Understanding the basics of unified commerce

Customer experience has become the pivotal point in marketing. Businesses have understood this and 89% of them expect to be competing with each other on this basis, as customer experience positions itself as a key brand differentiator, outrunning price and product. With the advent of numerous digital innovations, selling channels are being diversified, making management of customer experience rather difficult for retailers. To avoid the backlash that may be entailed with the adoption of multiple channels, brands are seeking to adopt a unified commerce platform, and 2017 has already been tagged as the year of unified commerce.

What exactly is unified commerce?

Unified Commerce positions customer experience as the top priority. Through this strategy, brands and retailers seek to offer a seamless customer experience by leveraging every transaction, experience, and management on a single platform. As such, independent internal channels operating in their own silos are broken down, leading to every single manipulation being converged towards a single, centralized and real-time platform.

Every time information is updated, for example, the change is done in real-time across all existing channels, not requiring manual administration. Already, according to a survey carried out by Boston Retail Partners (BRP), 73% of retailers are planning to embrace unified commerce by the end of 2019.

Unified commerce is not the same as omnichannel

Many marketers may have a first thought that unified commerce sounds very similar to omnichannel. However, such is not the case. Essentially, in omnichannel, there are multiple channels. Yet, they do not converge on one unique software or platform. Generally, every channel has separate, stand-alone operating systems that make a bigger disparate system with various silos. Obviously, inconsistent data is shared across as there is no single unified data crossing the channels.

On the other hand, everything is related in real-time in unified commerce. The web, the mobile apps or site, the physical store are all connected and operate in symbiosis in real time. Consistent data is shared across platforms, avoiding inaccurate information.

Unified Commerce boasts a range of advantages

Unified Commerce represents a set of advantages both for customers and retailers, with the focal point being an enhanced customer experience that in turn, generates a series of positive impacts.

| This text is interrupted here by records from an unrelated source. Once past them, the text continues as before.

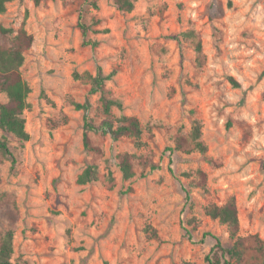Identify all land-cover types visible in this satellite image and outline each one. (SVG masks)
<instances>
[{
  "label": "rangeland",
  "instance_id": "obj_1",
  "mask_svg": "<svg viewBox=\"0 0 264 264\" xmlns=\"http://www.w3.org/2000/svg\"><path fill=\"white\" fill-rule=\"evenodd\" d=\"M133 1L123 12L114 0H11L0 14L33 37L19 69L29 140L0 131L16 158L12 167L0 153V234H13V262L207 264L204 234L230 240L205 210L230 200L239 235L264 243V0ZM80 19L99 21L88 34L97 47L82 44ZM97 68L115 71L104 82L121 102L112 115L138 119L143 147L91 132L101 153L83 148L84 120L106 119L90 91ZM195 122L204 153L189 138ZM178 137L189 154L168 150ZM124 154L129 181L117 166ZM90 163L97 180L78 185Z\"/></svg>",
  "mask_w": 264,
  "mask_h": 264
},
{
  "label": "trees",
  "instance_id": "obj_2",
  "mask_svg": "<svg viewBox=\"0 0 264 264\" xmlns=\"http://www.w3.org/2000/svg\"><path fill=\"white\" fill-rule=\"evenodd\" d=\"M11 0H0V14H3L6 5ZM54 1V0H52ZM39 0H34L37 5ZM119 11L131 12L134 8L133 0H114ZM97 8L95 3H90ZM99 21L93 19L89 24L85 22L78 23L81 31L82 44L97 47L98 42L88 38V34L100 33L95 27ZM33 43L32 35L27 34L23 29L14 32L12 28H5L0 24V92L6 97V101L0 104V131L3 134L12 136L19 142H27L29 134L25 130V119L23 113L28 104L26 99L30 93V88L23 80L20 74V67L23 64V52L31 47ZM199 49V46L197 47ZM115 75V71H111L107 75H103L100 68H97L95 76H89L91 82V93H99V102L102 112L106 115V119L99 125H94L91 121L84 120L82 145L83 148L94 155L101 153L99 147L92 144L89 134L91 132H99L101 135H109L113 140H117L122 136L132 137L136 148H141L144 143L141 141L142 128L133 116L120 115L113 117L112 109L114 107L121 109V102L108 97L104 88V82L110 80ZM233 85H236L231 81ZM78 109L87 111L90 108L88 103L84 105H76ZM193 148L200 153L206 151V147L201 139V126L195 122L192 124L190 135ZM174 147L168 150L171 153L181 152L189 154V144L187 138L178 137L174 141ZM0 153L9 156L12 167L16 163V158L9 148L5 138H0ZM118 169L125 181L131 180L134 176L133 164L131 156L124 154L119 157ZM97 166L93 163L88 164L78 175L76 183L78 185H86L97 180ZM200 178L205 181V176L199 172ZM205 214L212 220L217 221L220 225L225 226L228 232L230 245L226 246L219 237L212 234H204L213 240V245L206 256L207 264H264V243L256 235L242 237L239 235V222L235 202L230 200L224 205H210L206 208ZM11 217L10 213L5 215ZM13 234L10 230L0 234V264H19L11 261L13 253L12 248ZM252 259L249 262V259Z\"/></svg>",
  "mask_w": 264,
  "mask_h": 264
}]
</instances>
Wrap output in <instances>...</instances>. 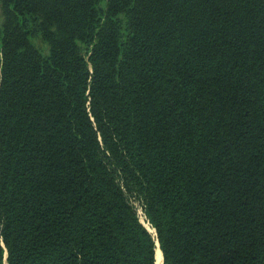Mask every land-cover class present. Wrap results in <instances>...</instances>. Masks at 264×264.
Segmentation results:
<instances>
[{"label":"trees","instance_id":"obj_1","mask_svg":"<svg viewBox=\"0 0 264 264\" xmlns=\"http://www.w3.org/2000/svg\"><path fill=\"white\" fill-rule=\"evenodd\" d=\"M157 240L264 264V0H0V264Z\"/></svg>","mask_w":264,"mask_h":264},{"label":"bare ground","instance_id":"obj_2","mask_svg":"<svg viewBox=\"0 0 264 264\" xmlns=\"http://www.w3.org/2000/svg\"><path fill=\"white\" fill-rule=\"evenodd\" d=\"M144 224L151 231V233L156 236L155 230L149 224L147 223H144ZM156 264H163V255L159 247L157 248Z\"/></svg>","mask_w":264,"mask_h":264},{"label":"rangeland","instance_id":"obj_3","mask_svg":"<svg viewBox=\"0 0 264 264\" xmlns=\"http://www.w3.org/2000/svg\"><path fill=\"white\" fill-rule=\"evenodd\" d=\"M137 207H138V214H139L141 222L146 223L145 222L146 221L145 220V216H144V213H143L142 209L139 206H137Z\"/></svg>","mask_w":264,"mask_h":264},{"label":"water","instance_id":"obj_4","mask_svg":"<svg viewBox=\"0 0 264 264\" xmlns=\"http://www.w3.org/2000/svg\"><path fill=\"white\" fill-rule=\"evenodd\" d=\"M143 223V222H142ZM143 225L146 227V225L143 223ZM146 229L151 233V231L146 227ZM151 235L153 236V234L151 233ZM157 236V235H156ZM154 237V236H153ZM156 247L158 248H160V245H159V242H158V240L156 241ZM157 248H156V255H157ZM161 250V249H160ZM163 264H164V261H163Z\"/></svg>","mask_w":264,"mask_h":264}]
</instances>
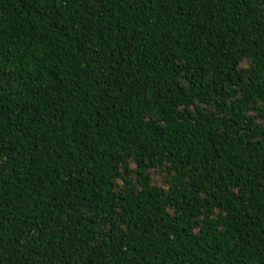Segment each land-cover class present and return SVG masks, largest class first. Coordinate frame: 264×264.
<instances>
[{
  "label": "trees",
  "instance_id": "1",
  "mask_svg": "<svg viewBox=\"0 0 264 264\" xmlns=\"http://www.w3.org/2000/svg\"><path fill=\"white\" fill-rule=\"evenodd\" d=\"M0 264H264V0H0Z\"/></svg>",
  "mask_w": 264,
  "mask_h": 264
}]
</instances>
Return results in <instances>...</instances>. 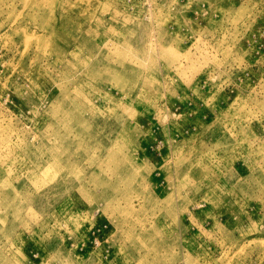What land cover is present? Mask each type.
Returning a JSON list of instances; mask_svg holds the SVG:
<instances>
[{
    "label": "rangeland",
    "instance_id": "rangeland-1",
    "mask_svg": "<svg viewBox=\"0 0 264 264\" xmlns=\"http://www.w3.org/2000/svg\"><path fill=\"white\" fill-rule=\"evenodd\" d=\"M0 264H264V0H0Z\"/></svg>",
    "mask_w": 264,
    "mask_h": 264
},
{
    "label": "bare ground",
    "instance_id": "bare-ground-1",
    "mask_svg": "<svg viewBox=\"0 0 264 264\" xmlns=\"http://www.w3.org/2000/svg\"><path fill=\"white\" fill-rule=\"evenodd\" d=\"M29 38V37H28Z\"/></svg>",
    "mask_w": 264,
    "mask_h": 264
}]
</instances>
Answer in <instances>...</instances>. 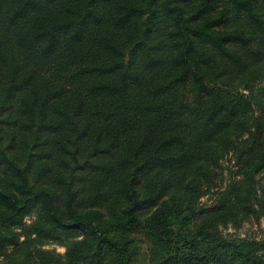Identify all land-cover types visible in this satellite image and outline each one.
<instances>
[{
    "label": "trees",
    "instance_id": "1",
    "mask_svg": "<svg viewBox=\"0 0 264 264\" xmlns=\"http://www.w3.org/2000/svg\"><path fill=\"white\" fill-rule=\"evenodd\" d=\"M261 221L264 0H0V264H264Z\"/></svg>",
    "mask_w": 264,
    "mask_h": 264
},
{
    "label": "rangeland",
    "instance_id": "2",
    "mask_svg": "<svg viewBox=\"0 0 264 264\" xmlns=\"http://www.w3.org/2000/svg\"><path fill=\"white\" fill-rule=\"evenodd\" d=\"M224 166L230 167V166H232V162L230 164L225 163ZM220 200H221V196H218L217 194H213V195H209V196L204 197L202 199V203H204L206 205H211L214 202H218ZM31 221H32V218L28 217L25 219V224L28 226V225H30ZM228 231L231 233L234 232L233 229H229ZM263 231H264V221H261L259 225H257L256 223H247L246 222L242 225L240 230L236 233L238 235H241V236L260 238V237L264 236ZM63 243H64V241H63ZM41 244H42V248L47 249V250H54L60 254H63L65 251L64 248L61 247L60 242L43 241V242H41ZM0 261H1V259H0Z\"/></svg>",
    "mask_w": 264,
    "mask_h": 264
}]
</instances>
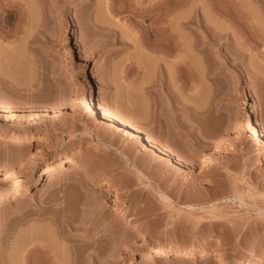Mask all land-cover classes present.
<instances>
[{"label":"rangeland","instance_id":"obj_1","mask_svg":"<svg viewBox=\"0 0 264 264\" xmlns=\"http://www.w3.org/2000/svg\"><path fill=\"white\" fill-rule=\"evenodd\" d=\"M130 1H24L36 18L26 4L2 11L0 133L42 139L0 140V191L16 189L0 202V264H49L45 242L66 243L68 264H220L203 251L249 264L264 255V146L251 126L257 113L264 129V0H175L173 9ZM234 1L238 20L216 18L214 6ZM181 54L195 62L192 75L183 71L189 82L178 77ZM92 98L174 156L159 158L93 110ZM62 157L82 165L40 177ZM159 243L196 253L143 263Z\"/></svg>","mask_w":264,"mask_h":264},{"label":"bare ground","instance_id":"obj_2","mask_svg":"<svg viewBox=\"0 0 264 264\" xmlns=\"http://www.w3.org/2000/svg\"><path fill=\"white\" fill-rule=\"evenodd\" d=\"M1 1V3H0V31L2 30V25H3V12L5 11V10H7L8 8L7 7H12V6H23V4H24V1L25 2H27V1H30L31 2V0H22V1H19V0H0ZM130 1V0H129ZM217 0H215V2H214V5H215V3H217L216 2ZM231 1H233V0H231ZM230 1V2H231ZM113 2H114V0H113ZM112 2V3H113ZM131 2V4L129 3V5H131L132 7H134L136 4H137V0H131L130 1ZM106 3V5H108L110 2H109V0H108V2H105ZM108 3V4H107ZM112 3H110V4H112ZM232 3H234V4H232L233 6H229L231 9H230V11H229V7L228 8H223V7H220V6H218V4H217V6H214V10H215V13H216V15H217V17L216 18H218L219 20L220 19H222L223 21H232V22H235L234 20L236 19V18H239L238 16H237V14H240V13H237L238 11L239 12H241L239 9H241V8H239V6H240V1L239 2H232ZM26 5H27V7H28V11H30L31 9H32V7H31V9L29 10V8H30V5H29V2H28V4L27 3H25ZM25 4H24V6H25ZM231 4V3H230ZM157 5L158 6H161L162 8H165V9H170V8H176V7H178V3L175 1V0H159V2H157ZM7 6V7H6ZM23 6V7H24ZM32 6V5H31ZM110 6V5H109ZM242 6V5H241ZM240 6V7H241ZM26 7V6H25ZM24 7V8H25ZM7 8V9H6ZM239 8V9H238ZM10 9V8H9ZM12 9V8H11ZM20 9V8H19ZM26 9V8H25ZM134 9H137V8H134ZM13 10V9H12ZM20 10H24V9H20ZM27 10V9H26ZM238 10V11H237ZM3 11V12H2ZM33 11H34V9H33ZM237 11V12H236ZM6 12V11H5ZM12 12V11H11ZM21 12V11H20ZM31 12V11H30ZM237 14H236V13ZM22 13H24V14H21V17L22 18H24V16H22V15H25V14H27V11H25V12H22ZM33 13H35V12H33ZM32 12H31V14H33ZM233 13H235V17H234V15H232ZM243 13V12H242ZM241 13V16H240V18H246L243 14ZM7 14V13H6ZM12 14V13H11ZM30 14V13H29ZM29 14H27V15H29ZM26 15V16H27ZM6 16V15H5ZM4 16V17H5ZM8 17L10 16L9 14L7 15ZM33 16L35 17L36 16V13L35 14H33ZM16 17V16H15ZM21 17H20V19L19 20H21ZM34 17H31V18H33L32 20H35L34 19ZM26 18V17H25ZM24 18V19H25ZM27 18H30V16L28 17L27 16ZM36 18V17H35ZM5 20H6V18H5ZM15 20V19H14ZM31 20V22H34V21H32ZM236 20H238V19H236ZM9 21V20H8ZM8 21H6V22H8ZM12 21V20H11ZM22 21V20H21ZM27 21L28 20H26V23H27ZM28 22H30V21H28ZM31 22H30V24H31ZM5 29V28H4ZM3 29V30H4ZM2 30V31H3ZM174 30V29H173ZM218 29H216V33H214V34H216L215 36H219V34H220V36H221V34H222V32L221 33H219L218 31H217ZM220 30V29H219ZM1 31V32H2ZM7 31V30H6ZM171 31V30H170ZM215 31V30H214ZM222 31V30H221ZM3 33V32H2ZM4 33H5V30H4ZM207 33V32H206ZM6 35H8L7 33H6ZM5 35V36H6ZM165 35H166V38L167 39H169L170 41H173L175 44H177L176 43V39L178 40V38H177V36H176V34H175V32L174 31H172V32H169V30L168 29H165ZM0 36H3V34L1 35L0 34ZM5 36H3V37H5ZM206 37V36H205ZM214 37V36H213ZM216 37V38H217ZM2 39H5V38H2ZM1 40V39H0ZM2 41V40H1ZM0 41V42H1ZM3 42V41H2ZM1 42V46H0V48H3L2 47V43ZM4 46V45H3ZM176 47H179V45L177 44L176 45ZM1 51V50H0ZM2 52V51H1ZM0 52V53H1ZM2 54V53H1ZM1 56V60H0V66H2L1 64V62H3V56L2 55H0ZM177 57H179V54L177 55ZM194 61H193V59H188V58H186L184 55H180V59H179V61H178V66H179V69H180V73H179V78L181 79V78H183L184 76H183V71H186V73L189 71H191L190 72V74L189 75H192L193 74V69L195 68L194 67ZM1 68V67H0ZM192 73V74H191ZM194 73H195V71H194ZM185 74V73H184ZM189 75L187 76V74H185V77H188V78H186V80L187 79H189V78H191L192 79V76L191 77H189ZM185 79V78H184ZM190 81V79L188 80V82ZM184 82H185V80H184ZM218 88V87H217ZM217 95H219V92H218V94ZM220 95H221V93H220ZM4 96V95H3ZM18 103H20V102H18ZM25 103V102H24ZM91 103H92V108H93V110H97V112L99 111V114H101V116L103 117V118H105V119H107L108 121H110L112 124H114L115 126H117V128L118 129H120V130H124L125 132H127V133H129V134H131L132 136H134L135 138H137V139H139V140H143V141H145V143L147 144V146L150 148V149H155L156 151H157V154L159 155V158H161V159H167V158H170V157H172V156H174V152L170 149H165V148H163L162 147V145H160V143H159V141L154 137V136H152V134L150 135V134H146L144 131H142L141 130V128H139V127H136L135 125H133V124H131L130 122H128L125 118H123L122 116H120L119 114H117V113H115L114 111H112L111 109H109L106 105H102V104H99V106H97V103H96V99L95 98H92V100H91ZM17 104V103H16ZM16 106V105H15ZM21 106L22 107H24V104H20V105H18V106H16V107H18V108H20L21 109ZM28 106H30V104H28ZM10 107H14V105L12 106H10ZM27 107V106H26ZM31 107V106H30ZM15 108V107H14ZM29 108V107H28ZM256 111V110H255ZM257 112V111H256ZM251 126H252V128L254 127H256V128H258V130H257V133H258V137H259V142H261L262 144H263V146H264V129L262 128V126H261V123H260V118H259V115L257 114V113H255V118H253L252 120H251ZM40 139H42V138H40L39 136H35V135H29V136H24V135H9V134H6V133H0V140H10V142H12V143H15V144H20V145H25V144H33V143H36L37 141H40ZM82 165V162L80 161V159L79 158H77V157H67V158H64V157H62V158H60V160L58 161V163L56 164V165H54L53 167H51L50 169H47V170H45V171H43V172H41V174H40V177H42V176H46V174H47V178H50V179H54V178H57V177H59V176H61L63 173H65V171L68 169V168H70L71 170H76L78 167H80ZM72 176H73V174L72 173H70ZM39 177V178H40ZM112 188V186L111 185H108V187L106 188V190H108V189H111ZM17 191H19V190H17ZM16 192V189H15V186L13 185V184H11L10 185V187L9 188H7V189H4V190H1L0 191V202L3 200V199H5V198H7V197H10V196H12L14 193ZM21 195V194H20ZM115 214L117 215V216H126V214H127V212L124 210V209H122V208H118L117 209V211H115ZM119 219H115V224L117 225V226H119L120 225V222L118 221ZM119 224V225H118ZM125 225H123V227L125 226V227H128L129 229H136V228H138V226L136 225V224H134V225H131V223L129 222H127V224L126 223H124ZM70 226H71V224L70 225H68V224H66V225H61V227H62V230L63 231H65V229H70ZM110 229V228H109ZM64 235V234H63ZM62 236V235H61ZM63 237V236H62ZM61 237V238H62ZM63 239H64V237H63ZM68 240V239H67ZM64 242H65V240H64ZM68 242V241H67ZM44 243V242H43ZM63 243V242H62ZM90 243V242H89ZM92 243L93 242H91V244H89L90 246L92 245ZM47 244H49V243H47ZM46 244V242L44 243V245L43 244H40V249L42 250V252H44V253H42V255L44 254L46 257H47V261H48V263L49 264H65V262H66V264H68L67 263V260H66V258H65V262L63 261V259H64V257L67 255V253H69V251H68V249H66L67 247H65L67 244L66 243H64L65 245H63V246H61V248L63 247V251H64V253H62L63 251H61V249H60V247H57V248H59L60 250V252H58V249L55 247H52L51 246V244H50V246L49 245H47ZM61 244V243H60ZM94 245V244H93ZM89 247V246H88ZM70 249H72L71 247H69ZM55 249H57V250H55ZM57 251V252H56ZM71 251V250H70ZM58 253V254H57ZM171 253H174L175 254V257H177L178 259H183V258H186V257H188V255H193V254H195L196 253V251L195 250H193L191 247H184V248H182V249H180V250H178V251H173V249H172V247L170 246V245H166V244H162V243H159V244H157V245H149L148 246V249L146 250V252L143 254V256H142V260H143V263H148V262H151L152 261V259H154V257L155 256H158V255H160V256H163V257H168ZM59 254H61V256H62V254H63V258H61L60 256H59ZM64 254H65V256H64ZM213 255V257L217 260V261H219V263L220 264H228L227 263V261H226V258H225V256L222 254V253H220V252H217V251H215L214 253H212V252H210V251H203L202 253H201V259L202 260H204V259H206L209 255ZM70 255V254H69ZM68 255V256H69ZM68 256H66V257H68ZM63 261V263H62V261ZM249 264H264V255L262 256V257H258V259L255 261V262H252V263H249Z\"/></svg>","mask_w":264,"mask_h":264}]
</instances>
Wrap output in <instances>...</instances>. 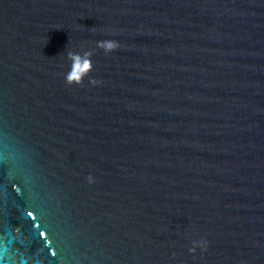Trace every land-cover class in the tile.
Returning <instances> with one entry per match:
<instances>
[{"label": "water", "instance_id": "water-1", "mask_svg": "<svg viewBox=\"0 0 264 264\" xmlns=\"http://www.w3.org/2000/svg\"><path fill=\"white\" fill-rule=\"evenodd\" d=\"M0 264H264V0H0Z\"/></svg>", "mask_w": 264, "mask_h": 264}, {"label": "clouds", "instance_id": "clouds-1", "mask_svg": "<svg viewBox=\"0 0 264 264\" xmlns=\"http://www.w3.org/2000/svg\"><path fill=\"white\" fill-rule=\"evenodd\" d=\"M97 47L103 49L105 54L114 52L120 47V44L116 40H102L97 41ZM93 55L92 51H85L83 54L75 53L68 51L67 57L71 61L70 71L65 76V81L67 84L72 85L80 84L83 77H85L92 70V61L91 56ZM90 83L96 85L99 81L92 79ZM89 181L93 182V178L89 176ZM202 247H207V241L202 242Z\"/></svg>", "mask_w": 264, "mask_h": 264}]
</instances>
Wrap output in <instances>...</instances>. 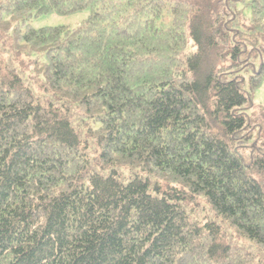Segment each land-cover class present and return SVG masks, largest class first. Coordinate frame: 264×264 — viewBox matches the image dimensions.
<instances>
[{
  "label": "trees",
  "instance_id": "1",
  "mask_svg": "<svg viewBox=\"0 0 264 264\" xmlns=\"http://www.w3.org/2000/svg\"><path fill=\"white\" fill-rule=\"evenodd\" d=\"M263 82L264 0H0V264H264Z\"/></svg>",
  "mask_w": 264,
  "mask_h": 264
},
{
  "label": "rangeland",
  "instance_id": "2",
  "mask_svg": "<svg viewBox=\"0 0 264 264\" xmlns=\"http://www.w3.org/2000/svg\"><path fill=\"white\" fill-rule=\"evenodd\" d=\"M88 15V10L84 9L72 14L62 15L58 13H50L31 20L34 27L42 25H69L75 26L84 20ZM254 104L249 107V114L255 119L264 114V82L253 94ZM263 111V112H262Z\"/></svg>",
  "mask_w": 264,
  "mask_h": 264
}]
</instances>
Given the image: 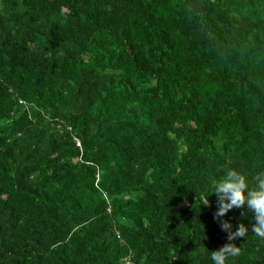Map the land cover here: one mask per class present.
I'll return each mask as SVG.
<instances>
[{
	"label": "trees",
	"instance_id": "obj_1",
	"mask_svg": "<svg viewBox=\"0 0 264 264\" xmlns=\"http://www.w3.org/2000/svg\"><path fill=\"white\" fill-rule=\"evenodd\" d=\"M226 168L264 170V0H0V264H213Z\"/></svg>",
	"mask_w": 264,
	"mask_h": 264
},
{
	"label": "clouds",
	"instance_id": "obj_2",
	"mask_svg": "<svg viewBox=\"0 0 264 264\" xmlns=\"http://www.w3.org/2000/svg\"><path fill=\"white\" fill-rule=\"evenodd\" d=\"M213 193L217 196V208L214 219L220 222L221 229L228 233V243L218 250L211 251L213 264H228L230 257H236L241 253V247H237L232 241L246 237L249 229L244 223H239L237 230L232 231V224L227 220H221L230 210L242 208L245 205L249 212L253 213L254 223L252 233L264 239V170L252 175L237 168H226L223 175L212 185ZM199 194L197 193V199ZM203 205L210 206L208 197ZM245 217L247 213H243Z\"/></svg>",
	"mask_w": 264,
	"mask_h": 264
}]
</instances>
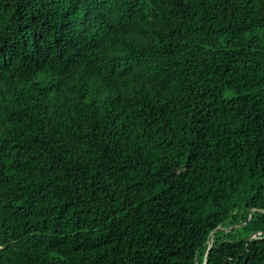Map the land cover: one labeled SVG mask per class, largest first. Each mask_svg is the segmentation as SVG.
Masks as SVG:
<instances>
[{"label":"trees","instance_id":"trees-1","mask_svg":"<svg viewBox=\"0 0 264 264\" xmlns=\"http://www.w3.org/2000/svg\"><path fill=\"white\" fill-rule=\"evenodd\" d=\"M204 262L264 264V0H0V264Z\"/></svg>","mask_w":264,"mask_h":264},{"label":"water","instance_id":"water-1","mask_svg":"<svg viewBox=\"0 0 264 264\" xmlns=\"http://www.w3.org/2000/svg\"><path fill=\"white\" fill-rule=\"evenodd\" d=\"M261 233H263L262 230H256L255 232H253V233L249 236V239H251V238H255L257 235H259V234H261ZM211 240H212V238H209V239H208V241H211ZM204 264H205V262H204Z\"/></svg>","mask_w":264,"mask_h":264}]
</instances>
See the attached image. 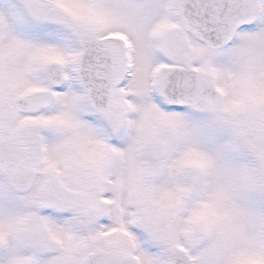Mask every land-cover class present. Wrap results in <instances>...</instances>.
<instances>
[{
	"label": "snow or ice",
	"instance_id": "6c2138e0",
	"mask_svg": "<svg viewBox=\"0 0 264 264\" xmlns=\"http://www.w3.org/2000/svg\"><path fill=\"white\" fill-rule=\"evenodd\" d=\"M0 264H264V0H0Z\"/></svg>",
	"mask_w": 264,
	"mask_h": 264
}]
</instances>
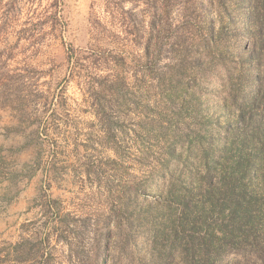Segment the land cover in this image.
<instances>
[{
  "label": "rangeland",
  "instance_id": "obj_1",
  "mask_svg": "<svg viewBox=\"0 0 264 264\" xmlns=\"http://www.w3.org/2000/svg\"><path fill=\"white\" fill-rule=\"evenodd\" d=\"M262 63L264 0H0V264H214Z\"/></svg>",
  "mask_w": 264,
  "mask_h": 264
},
{
  "label": "trees",
  "instance_id": "obj_2",
  "mask_svg": "<svg viewBox=\"0 0 264 264\" xmlns=\"http://www.w3.org/2000/svg\"><path fill=\"white\" fill-rule=\"evenodd\" d=\"M257 84L250 101L253 113L237 137L240 155L233 162L214 163V174L221 176L214 182V264L227 255L233 258L229 264H264L263 63Z\"/></svg>",
  "mask_w": 264,
  "mask_h": 264
}]
</instances>
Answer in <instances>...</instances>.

With regards to customers, the latter want extreme convenience: they want to buy anywhere, receive anywhere and return anywhere. Moreover, the level of expectation goes even beyond this bubble as channels are crossed. For example, if a customer buys online and is not satisfied with a product, he would want to return the product in a physical store. Or, if a product is out of stock, the salesperson may be able to order it for the customer online.

Customers can make easier online purchases

When making purchases online, customers need to have accurate product information easily. Here is some basic but crucial information that retailers should think of providing and that is easily possible with a unified platform:

  • Inventory availability across stores
  • Detailed product descriptions across channels
  • Relevant product recommendations and timely
  • Past purchased history

Unified commerce gives better inventory visibility

When a brand is selling across multiple channels, keep inventory quantities updated across all the channels in real-time is crucial. Having a unified platform avoids overselling and having frustrated customers. A unified commerce allows merchants to perform endless aisle, that is, allowing customers to buy products that are out –of-stock in physical stores. Inventory visibility supports inventory management and you can ensure that your customers have the products to buy.

Customers have a range of delivery options

Customers want a seamless shopping experience. They do not bother whether the product is being made online or offline as long as it suits their convenience. Subsequently, retailers should stop dissecting sales channel into stand-alone ones. A unified platform offers this seamless experience and allows merchants to improve services by offering options such as buying online, picking up in-store, returning in-store etc.

Businesses can use a more simplified platform

A unified commerce can be brought down to a simplification of multiple channels. The technology needed itself is simplified as brands and retailers no longer need separate systems to run separate channels. With a unified platform, a single advanced middleware is needed to replace everything. This single operating software makes it easy in terms of integration.